Le cratère — baptisé Nadir, du nom d’un mont sous-marin situé à proximité — est enfoui sous environ 300 à 400 m de sédiments paléogènes, au large de l’Afrique de l’Ouest, à 400 km des côtes de la Guinée. Cette dépression affiche des caractéristiques compatibles avec un gros cratère d’impact d’astéroïde : un bord élevé au-dessus d’un plancher en gradins (ou terrasses), un soulèvement central prononcé et une déformation étendue de la subsurface, précisent les chercheurs dans Science Advances. Ils ont également observé des éjectas à l’extérieur du cratère, avec des dépôts sédimentaires très chaotiques s’étendant sur des dizaines de kilomètres alentour.
Pour l’équipe, il ne fait aucun doute que ce cratère a été formé par un astéroïde. Ces caractéristiques sont en effet incompatibles avec d’autres processus entraînant la formation de cratères (tels que le retrait ou la dissolution du sel sous la surface, l’échappement de gaz ou de fluides, ou l’effondrement des caldeiras par exemple). « Ces processus sont soit incompatibles avec la géologie et la stratigraphie locales […], soit entraîneraient des morphologies de cratère et des relations d’échelle qui diffèrent considérablement de celles observées », expliquent les auteurs de l’étude.
Les simulations numériques de la formation de ce cratère indiquent que l’astéroïde avait un diamètre au moins égal à 400 mètres et s’est échoué dans 500 à 800 mètres d’eau. « Selon la nature du terrain touché et la proximité des centres de population, un impacteur de cette taille devrait entraîner en moyenne plus de 300 000 décès », souligne l’équipe.
Une cascade d’événements désastreux
D’après les données de simulations, l’impact aurait vraisemblablement entraîné un gigantesque tsunami, de plus d’un kilomètre de haut, ainsi qu’un tremblement de terre de magnitude 6,5 environ. L’énergie libérée aurait été environ 1000 fois supérieure à celle de l’éruption et du tsunami survenus en janvier 2022 dans les îles Tonga, précise le Dr Veronica Bray, spécialiste des sciences planétaires à l’Université d’Arizona.
Les conséquences climatiques d’un tel événement dépendent, quant à elles, de la quantité de volatils/aérosols éjectés dans l’atmosphère, notent les chercheurs. Ils pensent que l’impact pourrait avoir libéré des quantités substantielles de gaz à effet de serre, produit à partir des gisements de schistes noirs riches en matières organiques enterrés à faible profondeur.
Les données sismiques suggèrent par ailleurs que le cratère s’est formé à (ou non loin de) la limite du Crétacé-Paléogène, il y a environ 66 millions d’années ; cet astéroïde serait donc tombé à peu près au même moment que l’astéroïde de Chicxulub, qui a anéanti les dinosaures.

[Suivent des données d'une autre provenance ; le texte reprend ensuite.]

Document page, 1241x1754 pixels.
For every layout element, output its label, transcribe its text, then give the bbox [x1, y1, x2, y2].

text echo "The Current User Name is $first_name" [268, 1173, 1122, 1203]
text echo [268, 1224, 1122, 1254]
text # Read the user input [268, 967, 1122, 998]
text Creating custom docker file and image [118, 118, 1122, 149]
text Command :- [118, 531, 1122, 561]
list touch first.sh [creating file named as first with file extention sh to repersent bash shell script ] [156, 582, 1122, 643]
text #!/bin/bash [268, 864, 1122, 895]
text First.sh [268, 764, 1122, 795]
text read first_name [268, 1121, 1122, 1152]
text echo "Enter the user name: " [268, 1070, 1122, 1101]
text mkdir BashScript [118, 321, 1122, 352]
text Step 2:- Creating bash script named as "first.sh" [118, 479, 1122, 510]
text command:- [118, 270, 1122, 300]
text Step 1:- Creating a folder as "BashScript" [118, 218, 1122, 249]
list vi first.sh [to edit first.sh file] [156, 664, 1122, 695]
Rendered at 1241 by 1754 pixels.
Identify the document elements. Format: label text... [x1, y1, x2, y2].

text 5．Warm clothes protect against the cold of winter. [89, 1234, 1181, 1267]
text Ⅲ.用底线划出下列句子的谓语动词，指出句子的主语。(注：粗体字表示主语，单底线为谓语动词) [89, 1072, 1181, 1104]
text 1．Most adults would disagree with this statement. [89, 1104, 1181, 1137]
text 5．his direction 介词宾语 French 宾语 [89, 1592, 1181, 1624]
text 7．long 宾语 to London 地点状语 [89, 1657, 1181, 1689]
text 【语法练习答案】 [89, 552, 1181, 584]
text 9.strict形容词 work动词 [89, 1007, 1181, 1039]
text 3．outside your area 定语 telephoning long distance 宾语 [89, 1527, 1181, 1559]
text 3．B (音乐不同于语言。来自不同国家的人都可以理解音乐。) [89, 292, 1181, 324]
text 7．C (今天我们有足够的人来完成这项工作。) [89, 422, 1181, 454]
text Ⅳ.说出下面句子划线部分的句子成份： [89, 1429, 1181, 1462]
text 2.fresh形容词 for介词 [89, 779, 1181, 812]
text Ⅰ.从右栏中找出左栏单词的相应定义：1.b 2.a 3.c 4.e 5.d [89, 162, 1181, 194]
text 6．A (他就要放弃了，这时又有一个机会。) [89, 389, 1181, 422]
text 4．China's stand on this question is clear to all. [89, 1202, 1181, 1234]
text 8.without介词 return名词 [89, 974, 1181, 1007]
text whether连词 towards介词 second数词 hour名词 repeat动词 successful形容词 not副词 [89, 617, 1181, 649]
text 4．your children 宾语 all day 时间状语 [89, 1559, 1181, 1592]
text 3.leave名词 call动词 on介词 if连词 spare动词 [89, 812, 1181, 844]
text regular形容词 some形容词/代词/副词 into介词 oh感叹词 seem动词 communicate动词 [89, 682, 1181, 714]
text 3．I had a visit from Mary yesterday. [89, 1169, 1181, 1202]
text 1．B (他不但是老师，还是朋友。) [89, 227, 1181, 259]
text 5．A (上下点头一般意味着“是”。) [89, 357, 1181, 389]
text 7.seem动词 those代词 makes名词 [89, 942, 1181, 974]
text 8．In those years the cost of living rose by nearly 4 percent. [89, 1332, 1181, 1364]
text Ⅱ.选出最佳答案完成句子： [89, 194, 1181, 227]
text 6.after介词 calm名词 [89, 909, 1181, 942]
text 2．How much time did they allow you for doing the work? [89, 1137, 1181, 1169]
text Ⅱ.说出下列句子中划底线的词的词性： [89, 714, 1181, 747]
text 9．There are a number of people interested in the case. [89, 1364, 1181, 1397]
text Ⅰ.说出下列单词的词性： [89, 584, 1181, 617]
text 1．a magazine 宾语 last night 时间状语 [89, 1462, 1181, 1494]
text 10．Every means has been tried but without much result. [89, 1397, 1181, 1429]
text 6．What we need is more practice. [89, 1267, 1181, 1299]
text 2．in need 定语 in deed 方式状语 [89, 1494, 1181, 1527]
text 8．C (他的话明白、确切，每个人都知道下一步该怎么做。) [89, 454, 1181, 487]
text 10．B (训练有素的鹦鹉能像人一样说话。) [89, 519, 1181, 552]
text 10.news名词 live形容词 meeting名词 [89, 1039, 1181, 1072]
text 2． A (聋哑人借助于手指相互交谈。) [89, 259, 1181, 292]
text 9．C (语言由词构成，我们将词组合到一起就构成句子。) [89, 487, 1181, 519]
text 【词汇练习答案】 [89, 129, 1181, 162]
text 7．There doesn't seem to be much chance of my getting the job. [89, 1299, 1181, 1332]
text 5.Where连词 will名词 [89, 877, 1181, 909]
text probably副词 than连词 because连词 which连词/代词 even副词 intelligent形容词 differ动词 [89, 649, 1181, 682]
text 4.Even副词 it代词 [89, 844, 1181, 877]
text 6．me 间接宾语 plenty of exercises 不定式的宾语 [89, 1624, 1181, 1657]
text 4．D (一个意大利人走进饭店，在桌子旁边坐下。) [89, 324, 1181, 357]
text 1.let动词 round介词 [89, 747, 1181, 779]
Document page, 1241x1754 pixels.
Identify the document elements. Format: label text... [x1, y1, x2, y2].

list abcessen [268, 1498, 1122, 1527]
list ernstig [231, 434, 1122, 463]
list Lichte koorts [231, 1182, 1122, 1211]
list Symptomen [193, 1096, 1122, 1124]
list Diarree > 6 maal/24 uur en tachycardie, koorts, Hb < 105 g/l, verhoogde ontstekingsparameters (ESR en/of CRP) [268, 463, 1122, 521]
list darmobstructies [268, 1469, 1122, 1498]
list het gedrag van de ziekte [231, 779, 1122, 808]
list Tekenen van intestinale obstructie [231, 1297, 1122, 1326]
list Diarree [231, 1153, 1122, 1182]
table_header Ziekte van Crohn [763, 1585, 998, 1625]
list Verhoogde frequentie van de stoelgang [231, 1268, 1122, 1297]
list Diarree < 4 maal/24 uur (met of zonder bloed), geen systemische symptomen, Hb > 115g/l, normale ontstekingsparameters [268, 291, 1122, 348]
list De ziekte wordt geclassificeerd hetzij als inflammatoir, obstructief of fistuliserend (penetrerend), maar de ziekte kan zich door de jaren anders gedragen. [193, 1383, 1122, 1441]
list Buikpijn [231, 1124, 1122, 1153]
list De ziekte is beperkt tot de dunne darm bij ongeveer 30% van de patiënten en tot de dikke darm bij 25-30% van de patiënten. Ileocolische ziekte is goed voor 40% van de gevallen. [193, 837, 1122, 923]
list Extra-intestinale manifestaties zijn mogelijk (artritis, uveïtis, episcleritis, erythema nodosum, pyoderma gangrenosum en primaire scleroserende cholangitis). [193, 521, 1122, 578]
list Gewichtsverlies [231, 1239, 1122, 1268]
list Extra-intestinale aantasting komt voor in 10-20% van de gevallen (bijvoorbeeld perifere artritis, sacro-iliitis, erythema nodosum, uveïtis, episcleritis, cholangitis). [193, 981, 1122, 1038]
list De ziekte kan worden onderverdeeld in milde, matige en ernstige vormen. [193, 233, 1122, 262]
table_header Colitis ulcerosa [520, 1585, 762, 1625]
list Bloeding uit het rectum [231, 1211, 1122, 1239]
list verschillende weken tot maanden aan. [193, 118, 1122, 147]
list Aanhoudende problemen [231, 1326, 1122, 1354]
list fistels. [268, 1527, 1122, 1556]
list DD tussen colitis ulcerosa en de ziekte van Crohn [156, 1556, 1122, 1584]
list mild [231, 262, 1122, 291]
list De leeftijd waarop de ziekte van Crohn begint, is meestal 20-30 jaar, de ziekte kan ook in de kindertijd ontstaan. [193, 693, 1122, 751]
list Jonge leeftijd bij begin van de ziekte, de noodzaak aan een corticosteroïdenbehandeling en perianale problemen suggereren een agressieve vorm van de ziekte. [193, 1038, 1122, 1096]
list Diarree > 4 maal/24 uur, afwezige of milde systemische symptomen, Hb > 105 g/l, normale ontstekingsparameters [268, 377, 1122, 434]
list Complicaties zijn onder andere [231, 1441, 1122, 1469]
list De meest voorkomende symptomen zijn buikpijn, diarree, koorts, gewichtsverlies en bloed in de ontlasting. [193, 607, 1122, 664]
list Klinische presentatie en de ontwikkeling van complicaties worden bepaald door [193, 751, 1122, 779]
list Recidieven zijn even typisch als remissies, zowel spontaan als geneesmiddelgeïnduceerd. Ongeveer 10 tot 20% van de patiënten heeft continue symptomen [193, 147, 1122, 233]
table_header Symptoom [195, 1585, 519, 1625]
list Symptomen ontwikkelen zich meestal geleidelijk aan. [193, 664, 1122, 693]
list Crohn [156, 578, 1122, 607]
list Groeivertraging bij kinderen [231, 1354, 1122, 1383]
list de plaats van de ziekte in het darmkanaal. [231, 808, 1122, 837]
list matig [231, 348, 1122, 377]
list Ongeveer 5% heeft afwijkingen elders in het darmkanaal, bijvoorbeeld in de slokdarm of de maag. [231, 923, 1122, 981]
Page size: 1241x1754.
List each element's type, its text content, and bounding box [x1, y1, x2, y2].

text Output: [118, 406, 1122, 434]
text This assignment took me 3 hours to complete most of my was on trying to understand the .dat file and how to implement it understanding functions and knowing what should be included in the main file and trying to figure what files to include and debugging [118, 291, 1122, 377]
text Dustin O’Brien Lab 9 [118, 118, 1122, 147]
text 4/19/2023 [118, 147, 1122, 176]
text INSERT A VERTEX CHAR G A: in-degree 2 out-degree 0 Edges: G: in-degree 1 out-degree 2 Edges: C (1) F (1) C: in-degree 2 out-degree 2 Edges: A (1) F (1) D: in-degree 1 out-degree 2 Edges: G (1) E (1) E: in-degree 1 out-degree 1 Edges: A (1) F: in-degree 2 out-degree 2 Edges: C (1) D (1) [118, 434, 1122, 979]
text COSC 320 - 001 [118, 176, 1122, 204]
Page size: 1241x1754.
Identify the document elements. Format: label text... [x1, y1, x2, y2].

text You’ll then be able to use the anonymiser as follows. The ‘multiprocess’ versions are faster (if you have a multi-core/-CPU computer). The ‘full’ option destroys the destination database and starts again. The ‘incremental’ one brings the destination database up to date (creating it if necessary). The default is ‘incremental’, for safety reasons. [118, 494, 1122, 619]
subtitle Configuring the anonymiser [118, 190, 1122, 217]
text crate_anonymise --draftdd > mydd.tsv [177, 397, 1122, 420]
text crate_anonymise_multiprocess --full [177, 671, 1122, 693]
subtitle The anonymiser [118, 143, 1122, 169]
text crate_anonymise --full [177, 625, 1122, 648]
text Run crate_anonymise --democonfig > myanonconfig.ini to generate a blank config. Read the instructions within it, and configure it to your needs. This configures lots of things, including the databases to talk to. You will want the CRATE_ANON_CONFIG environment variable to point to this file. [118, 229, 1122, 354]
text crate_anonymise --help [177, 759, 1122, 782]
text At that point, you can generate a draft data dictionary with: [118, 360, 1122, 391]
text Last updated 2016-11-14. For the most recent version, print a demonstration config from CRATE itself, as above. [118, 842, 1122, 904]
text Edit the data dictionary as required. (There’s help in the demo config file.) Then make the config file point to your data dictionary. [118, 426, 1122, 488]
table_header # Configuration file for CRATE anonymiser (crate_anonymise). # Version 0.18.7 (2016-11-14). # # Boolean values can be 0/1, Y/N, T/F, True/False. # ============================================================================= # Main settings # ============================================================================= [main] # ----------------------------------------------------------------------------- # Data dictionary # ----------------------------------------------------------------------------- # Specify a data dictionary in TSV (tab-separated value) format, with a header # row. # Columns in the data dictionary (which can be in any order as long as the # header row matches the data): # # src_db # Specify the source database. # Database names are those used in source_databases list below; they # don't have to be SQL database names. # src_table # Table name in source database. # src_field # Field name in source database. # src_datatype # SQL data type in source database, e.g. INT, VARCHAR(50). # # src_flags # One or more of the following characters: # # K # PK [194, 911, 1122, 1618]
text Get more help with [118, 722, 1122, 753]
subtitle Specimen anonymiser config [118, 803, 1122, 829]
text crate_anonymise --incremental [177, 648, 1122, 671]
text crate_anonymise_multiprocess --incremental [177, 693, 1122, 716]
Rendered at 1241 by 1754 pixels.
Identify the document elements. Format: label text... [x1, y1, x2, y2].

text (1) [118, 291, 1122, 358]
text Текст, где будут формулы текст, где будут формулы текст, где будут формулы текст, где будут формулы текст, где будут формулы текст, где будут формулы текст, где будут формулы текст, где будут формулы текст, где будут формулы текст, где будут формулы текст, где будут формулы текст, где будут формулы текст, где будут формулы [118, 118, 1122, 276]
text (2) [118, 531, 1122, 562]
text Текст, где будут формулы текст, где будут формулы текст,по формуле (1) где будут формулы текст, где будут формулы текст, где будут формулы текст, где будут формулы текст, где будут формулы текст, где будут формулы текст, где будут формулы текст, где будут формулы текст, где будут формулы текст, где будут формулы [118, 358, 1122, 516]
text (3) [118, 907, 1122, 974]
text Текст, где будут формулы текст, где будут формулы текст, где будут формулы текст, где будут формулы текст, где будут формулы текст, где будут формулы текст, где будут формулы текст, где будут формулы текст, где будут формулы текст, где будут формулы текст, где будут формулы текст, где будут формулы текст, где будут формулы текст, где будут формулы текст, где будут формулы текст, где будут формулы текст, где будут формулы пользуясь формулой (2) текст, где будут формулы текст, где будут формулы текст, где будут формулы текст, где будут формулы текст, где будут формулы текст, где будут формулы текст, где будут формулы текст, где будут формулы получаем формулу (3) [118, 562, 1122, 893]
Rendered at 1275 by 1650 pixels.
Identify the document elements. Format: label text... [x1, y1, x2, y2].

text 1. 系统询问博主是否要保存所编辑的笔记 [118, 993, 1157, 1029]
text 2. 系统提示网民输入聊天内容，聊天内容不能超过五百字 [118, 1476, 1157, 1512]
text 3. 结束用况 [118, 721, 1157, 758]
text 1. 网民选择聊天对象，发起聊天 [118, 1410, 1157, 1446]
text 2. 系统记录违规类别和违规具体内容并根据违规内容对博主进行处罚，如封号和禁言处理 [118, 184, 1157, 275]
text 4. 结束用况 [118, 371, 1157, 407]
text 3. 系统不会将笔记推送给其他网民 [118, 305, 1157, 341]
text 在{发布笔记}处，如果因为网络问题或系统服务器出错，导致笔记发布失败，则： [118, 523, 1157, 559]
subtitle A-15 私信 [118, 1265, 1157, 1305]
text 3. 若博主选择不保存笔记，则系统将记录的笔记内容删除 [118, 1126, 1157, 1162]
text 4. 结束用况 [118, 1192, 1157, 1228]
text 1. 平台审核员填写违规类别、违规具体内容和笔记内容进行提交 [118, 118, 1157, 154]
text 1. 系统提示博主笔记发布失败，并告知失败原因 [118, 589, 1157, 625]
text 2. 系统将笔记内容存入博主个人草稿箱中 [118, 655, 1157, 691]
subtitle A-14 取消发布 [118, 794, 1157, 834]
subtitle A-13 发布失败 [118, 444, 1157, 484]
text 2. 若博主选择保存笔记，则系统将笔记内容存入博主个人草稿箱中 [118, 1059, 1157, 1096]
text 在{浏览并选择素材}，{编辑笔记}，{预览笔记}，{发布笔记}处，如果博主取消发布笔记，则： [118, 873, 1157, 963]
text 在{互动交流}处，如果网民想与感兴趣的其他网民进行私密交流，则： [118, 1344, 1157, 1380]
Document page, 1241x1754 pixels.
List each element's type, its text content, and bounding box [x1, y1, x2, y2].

De par l’incertitude de la résolution des données sismiques, la datation reste toutefois à confirmer.
Mais si l’hypothèse se vérifie, cela pour signifier que les deux astéroïdes sont des fragments d’un même corps parent ou qu’un flux d’astéroïdes massifs est survenu à l’époque. « Bien qu’il soit beaucoup plus petit que l’impacteur de Chicxulub qui a provoqué l’extinction, son existence même nous oblige à étudier la possibilité d’un groupe d’impacts au Crétacé supérieur », souligne le Dr Sean Gulick, spécialiste des impacts à l’Université du Texas à Austin et co-auteur de l’étude. L’équipe envisage à présent de réaliser un forage sur les lieux, afin de confirmer l’origine de cet impact et déterminer son âge plus précisément.